La Voyageuse gîta sur tribord. L’équipage dut se retenir pour ne pas tomber. Sullivan se contenta d’imaginer qu’il était boulonné au sol jusqu’à ce que le vaisseau se stabilise, après plusieurs secondes de craquements inquiétants. Les pirates se remirent au travail sur le pont bondé. Ils tripotaient des bidules auxquels Sullivan ne comprenait rien. « C’était tout en douceur, ça ? »
Barns sourit. « On encaisse des bourrasques latérales de cinquante nœuds. Tout en douceur, ça veut dire qu’on n’est pas tombés en piqué.
— Vous avez demandé du mauvais temps, monsieur Sullivan, dit Southunder. Je le fournis bien volontiers.
— J’ai seulement demandé que vous nous fassiez atteindre Shanghai en secret.
— C’est pareil. La Voyageuse est agile, et un grain qui nous secoue autant doit faire vivre l’enfer à ces briques de dirigeables impériaux. À cause de la position côtière de Shanghai, la zone grouille de vaisseaux. De toutes les Cités libres, c’est la plus dangereuse pour nous. J’ai tiré sur mon pouvoir afin de déchaîner cette tempête hors de saison dans l’espoir que l’Imperium aurait le bon sens de ramener ses vaisseaux à quai. Mais, apparemment, les Japs ont moins de jugeote qu’un canard. Je ne m’attendais pas à croiser des patrouilles ici.
— Coup de malchance, ou ils se doutent de quelque chose ?
— On verra bien si toute la flotte japonaise nous attend à Shanghai ou pas. » Southunder se tourna vers l’opérateur du téléradar. « Monsieur Black ? »
Les yeux du pirate étaient rivés à un tube cathodique. « Ils n’ont pas changé de cap. » Sullivan ne voyait qu’un brouillard vert et des points lumineux, mais l’invention du CBF avait l’air de marcher, et l’affichage faisait plaisir à Black. « Et tant mieux. Vu le retour, il y a un énorme multicoque dans le tas. D’après la taille, peut-être un de classe Kaga.
— Position ?
— Six milles marins devant nous, deux mille pieds au-dessus. Direction nord-nord-est. »
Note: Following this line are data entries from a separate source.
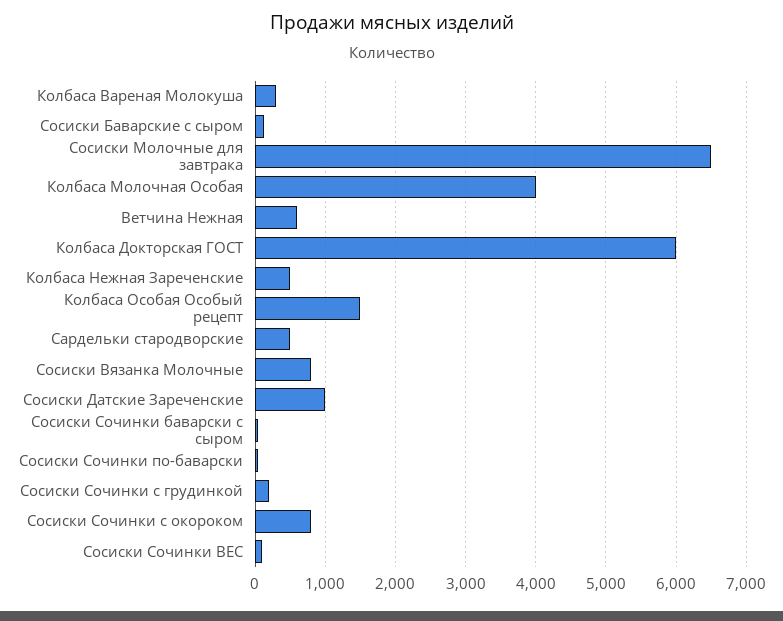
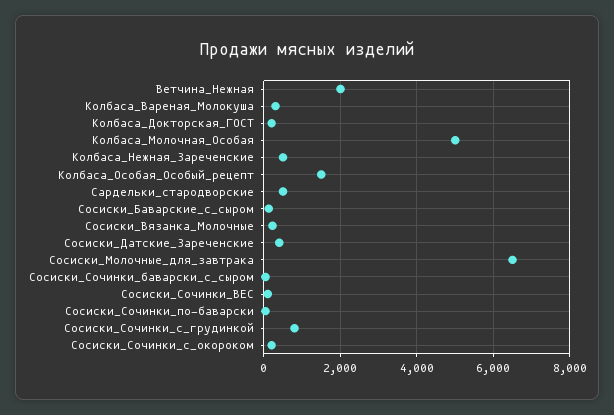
Колбаса Молочная Особая: 4000 -> 5000
Ветчина Нежная: 600 -> 2000
Колбаса Докторская ГОСТ: 6000 -> 200
Сосиски Вязанка Молочные: 800 -> 200
Сосиски Датские Зареченские: 1000 -> 400
Сосиски Сочинки с грудинкой: 200 -> 800
Сосиски Сочинки с окороком: 800 -> 200

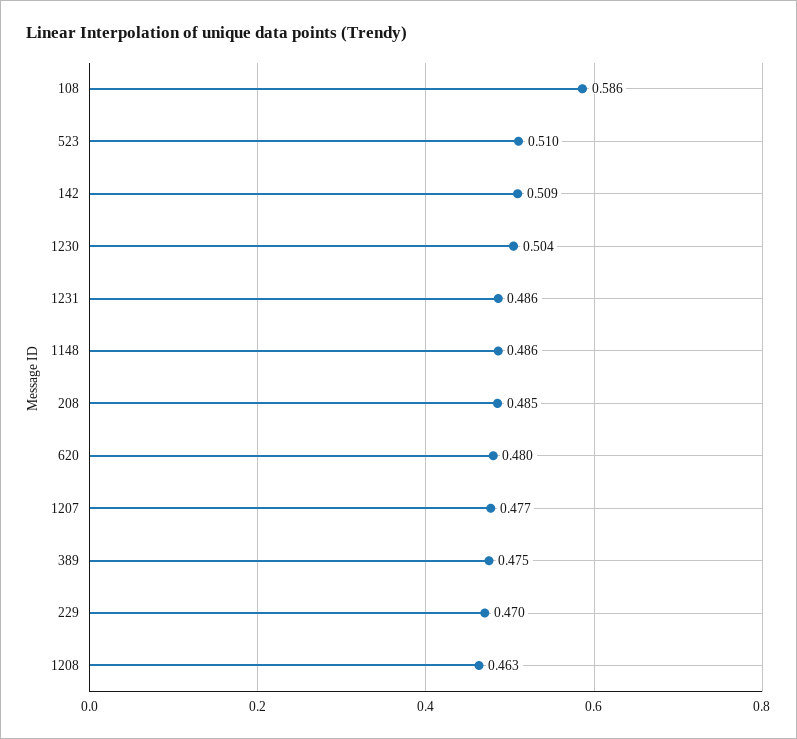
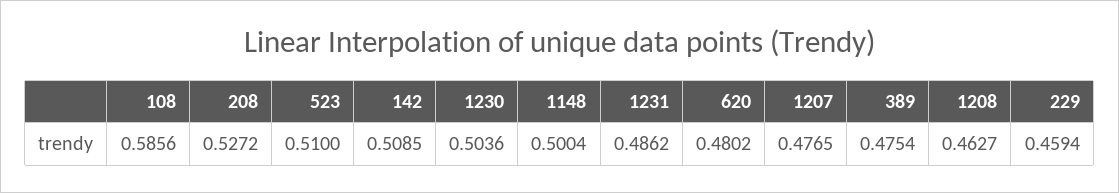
1148: 0.486 -> 0.5004
208: 0.485 -> 0.5272
229: 0.47 -> 0.4594

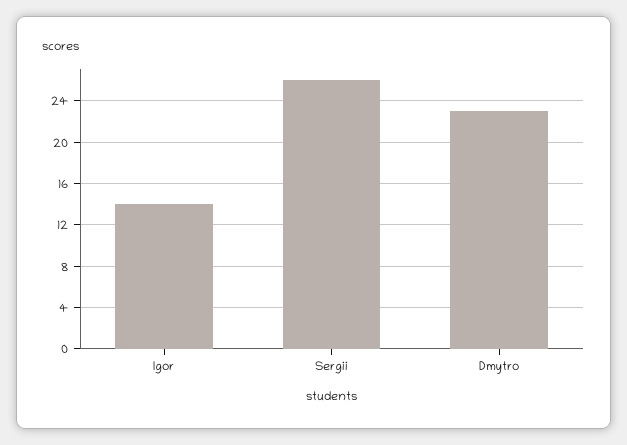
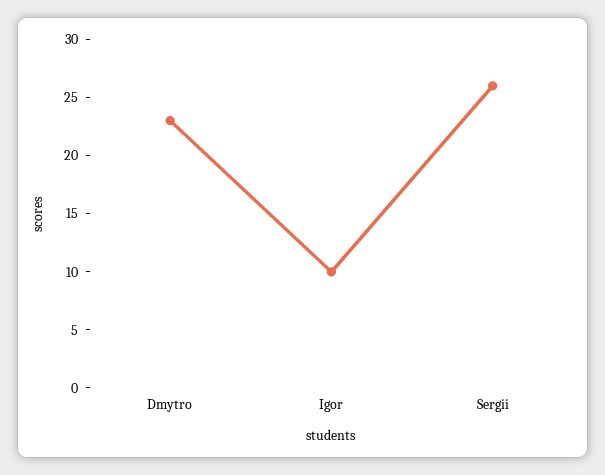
Igor: 14 -> 10

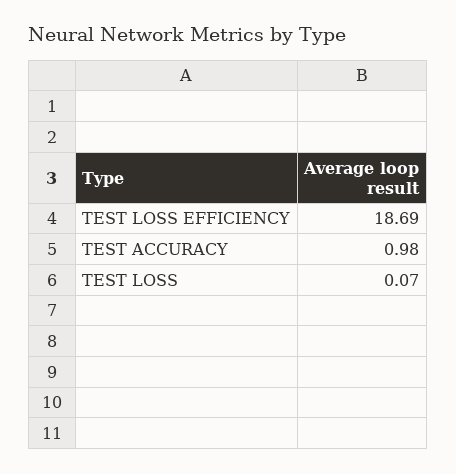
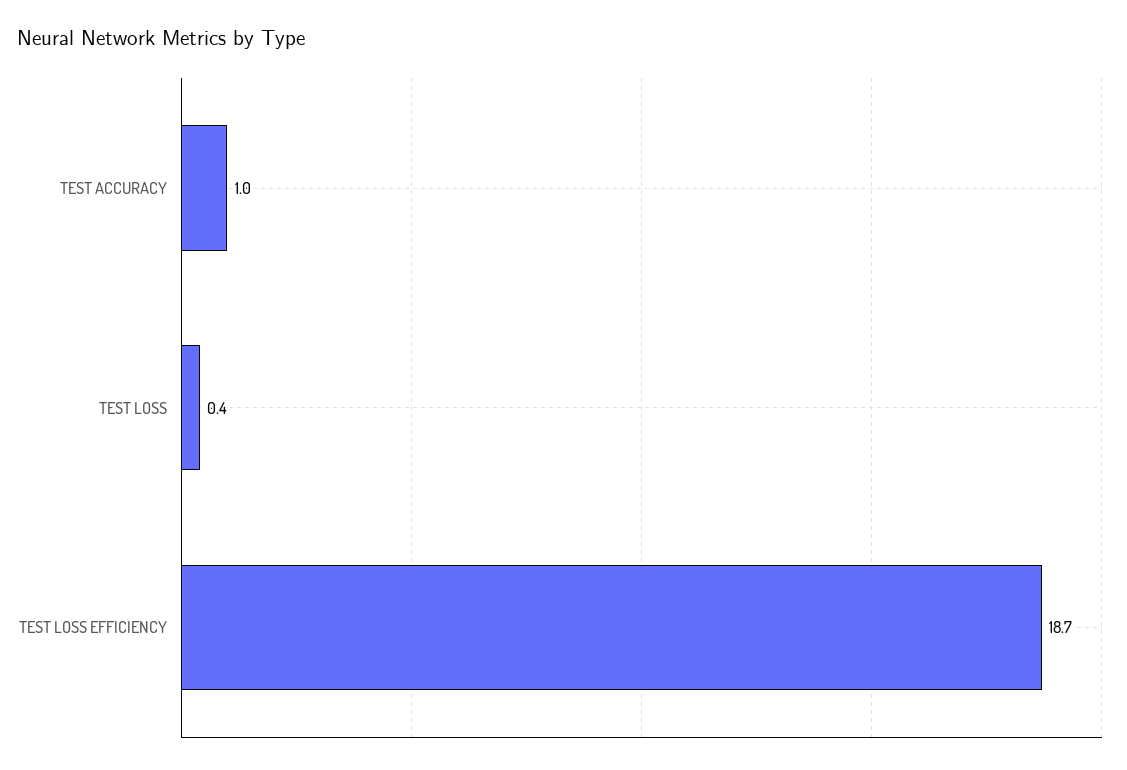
TEST LOSS: 0.07 -> 0.4

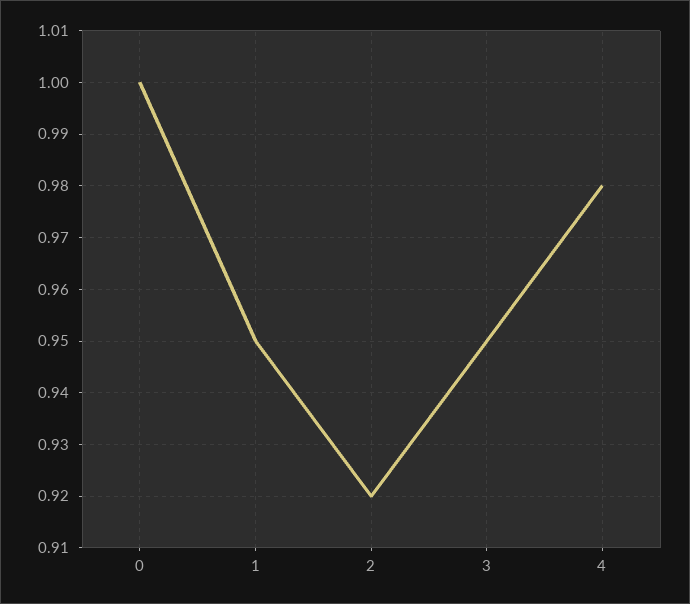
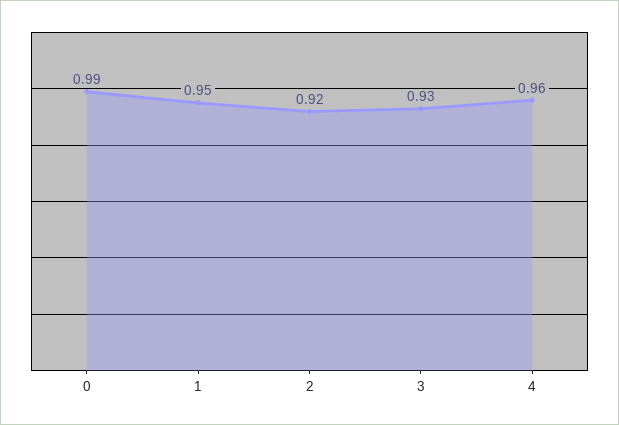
0: 1 -> 0.99
3: 0.95 -> 0.93
4: 0.98 -> 0.96

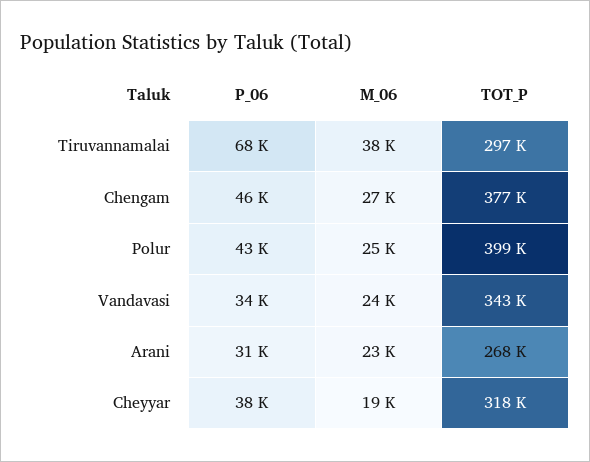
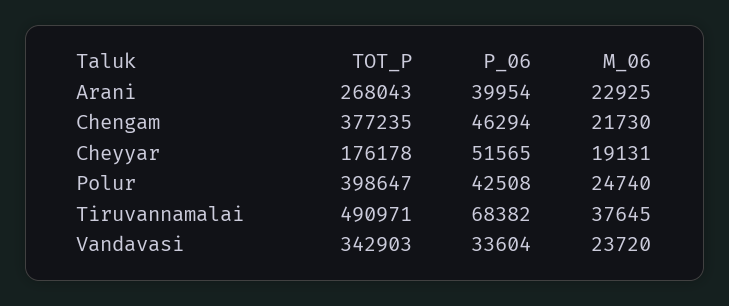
TOT_P, Tiruvannamalai: 297000 -> 490971
M_06, Chengam: 27000 -> 21730
P_06, Arani: 31000 -> 39954
P_06, Cheyyar: 38000 -> 51565
TOT_P, Cheyyar: 318000 -> 176178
Southunder se frotta le menton. « Comment nous sommes-nous passés si longtemps de ce merveilleux appareil, je ne le comprendrai jamais. Dieu bénisse les crânes d’œuf des engrenages du CBF. Faire rebondir des ondes radio sur les objets solides pour déterminer leur distance… c’est de la magie.